CHECK YOUR UNDERSTANDING:
1. In the passage on web resources, where does browser revenue come from so far?
2. Continue the passage on web resources from its final sentence.
START TEXT
Resources for Authors: I think “User Attention” works as a general description. Some authors want to turn that attention into money, either by selling it to advertisers, or selling access to their own website, but other authors want to convince people of things or change behavior or just feel a connection.

Attention is “created” by attracting users to spend more time on the Web, by showing that the Web is a productive “hunting ground”. It’s rivalrous and non-excludable. [Original]


Resources for Search Engines: Search Engines link Users and Authors, and so their resources are the union of the two? What else might be specific to search engines?

https://commoncrawl.org/ comes to mind: Engines with fewer resources than Google can share the work of crawling the web.

Bing has mentioned that it needs click data to improve its ranking to Google’s level. I don’t know of a commons emerging around that data, but I could imagine it happening.

What else could Search share? [Original]


Resources for Browsers: Same as Users, plus what?

Browsers need revenue to fund their development, and so far that all comes from deals to send searches to Google. (Except Edge which sends them to another Search Engine.) I’m not sure this is exactly a shared resource, but it’s a shared problem.

Browsers (and Authors) also share the standards bodies (like the W3C, WHATWG, Khronos, etc.) that they use to agree on new features. [Original]


Resources for Advertising: This sub-community needs user attention, specifically from users who aren’t fed up enough with ads to block them, and (for some ads) who they know enough about to target. This commons is being overexploited, as advertisers haven’t found a way to coordinate enough to avoid annoying users into installing ad blockers.

AdTech also needs a community of entities who want to advertise, but I’m having trouble seeing that as a commons… [Original]


“What are the characteristics of the resources? Are they rival or nonrival, tangible or intangible? Is there shared infrastructure?”
END TEXT
START INPUT DATA
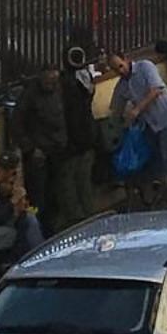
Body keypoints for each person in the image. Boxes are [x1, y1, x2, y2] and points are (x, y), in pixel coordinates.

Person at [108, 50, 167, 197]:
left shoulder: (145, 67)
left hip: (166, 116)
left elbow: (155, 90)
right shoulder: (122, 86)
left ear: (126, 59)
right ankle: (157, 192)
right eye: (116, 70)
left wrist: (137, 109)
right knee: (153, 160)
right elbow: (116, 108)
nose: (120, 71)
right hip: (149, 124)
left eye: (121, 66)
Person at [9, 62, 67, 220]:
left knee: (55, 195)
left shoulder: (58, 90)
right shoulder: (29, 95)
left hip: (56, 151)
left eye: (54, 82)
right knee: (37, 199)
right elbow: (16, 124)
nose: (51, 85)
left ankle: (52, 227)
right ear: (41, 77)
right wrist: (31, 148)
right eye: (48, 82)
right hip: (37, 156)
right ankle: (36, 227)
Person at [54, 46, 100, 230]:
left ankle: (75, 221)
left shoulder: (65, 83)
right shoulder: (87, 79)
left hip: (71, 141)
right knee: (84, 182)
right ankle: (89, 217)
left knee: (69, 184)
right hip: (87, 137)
END INPUT DATA
START INPUT DATA
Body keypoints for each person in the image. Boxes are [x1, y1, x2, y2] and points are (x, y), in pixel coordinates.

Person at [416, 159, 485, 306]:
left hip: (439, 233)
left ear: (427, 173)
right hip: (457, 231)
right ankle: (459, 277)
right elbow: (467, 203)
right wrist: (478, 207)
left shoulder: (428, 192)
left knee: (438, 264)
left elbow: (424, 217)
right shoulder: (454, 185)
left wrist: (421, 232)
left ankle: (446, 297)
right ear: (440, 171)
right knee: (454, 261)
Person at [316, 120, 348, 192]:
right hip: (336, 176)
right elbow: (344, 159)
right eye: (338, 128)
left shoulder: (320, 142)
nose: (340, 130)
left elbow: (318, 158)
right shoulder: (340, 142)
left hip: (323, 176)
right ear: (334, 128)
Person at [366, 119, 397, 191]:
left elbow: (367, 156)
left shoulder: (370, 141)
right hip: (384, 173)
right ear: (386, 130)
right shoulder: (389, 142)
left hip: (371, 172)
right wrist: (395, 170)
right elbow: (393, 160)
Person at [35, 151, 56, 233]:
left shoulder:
END INPUT DATA
START INPUT DATA
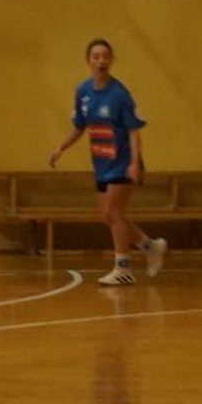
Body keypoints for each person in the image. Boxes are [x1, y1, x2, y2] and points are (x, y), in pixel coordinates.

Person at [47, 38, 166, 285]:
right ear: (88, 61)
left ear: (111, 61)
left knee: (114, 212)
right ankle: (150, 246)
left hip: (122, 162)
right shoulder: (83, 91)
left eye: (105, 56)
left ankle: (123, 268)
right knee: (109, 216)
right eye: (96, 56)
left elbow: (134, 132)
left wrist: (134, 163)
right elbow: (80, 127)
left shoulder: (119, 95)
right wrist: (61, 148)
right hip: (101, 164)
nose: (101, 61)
END INPUT DATA
OUTPUTS IN ORDER:
1. From deals to send searches to Google, except for Edge, which sends them to another search engine.

2.
[Original]


[Original]


“What is personal information relative to resources in this action arena?”

(This question might not be a general part of the framework and just an artifact of the fact that Privacy As Commons was the last to update it.)

Generally information about Users counts as personal information, unless it’s sufficiently aggregated, and information about the other actors isn’t personal information. Cross-author (site) personal information is newly considered sketchy. [Original]


“What are considered to be appropriate resource flows? How is appropriateness of resource use structured or protected?”

There are probably other interesting details here. [Original]


“What technologies and skills are needed to create, obtain, maintain, and use the resources?”

The masses of Users and Authors don’t need many skills; their shared infrastructure (browsers, hosting providers, and adtech) provide access, and, to the extent anyone does it, handle the work of maintaining the resource pools. The infrastructure is made of software and consensus-building. [Original]


Digression: the book says “Some knowledge commons deploy IP rights to solve collective action, coordination, or transactions cost problems that exist apart from IP rights and perhaps would not be solvable without these rights (e.g., IP might be essential to facilitating collective action).” and lists open source and standards as examples of this. I strongly disagree: the IP rights get in the way, if anything, especially for standards. [Original]

Chandler Carruth started an interesting sub-thread at this point:

@jyasskin For standards, yes, but IMO because they take the fundamentally wrong approach to IP rights.

Standards (IME, and it’s narrow so maybe there are standards bodies that are diff / better) typically try to take a weirdly “neutral” stance on IP rights — requiring that they aren’t “used” or “held” or some such.

IMO, open source is much better at this — actively forcing a legal agreement to claim and then reciprocally share IP rights to create commons IP rights.


I’m bogging down a bit, so I’m going to start skipping through the questions as I see ones with interesting answers.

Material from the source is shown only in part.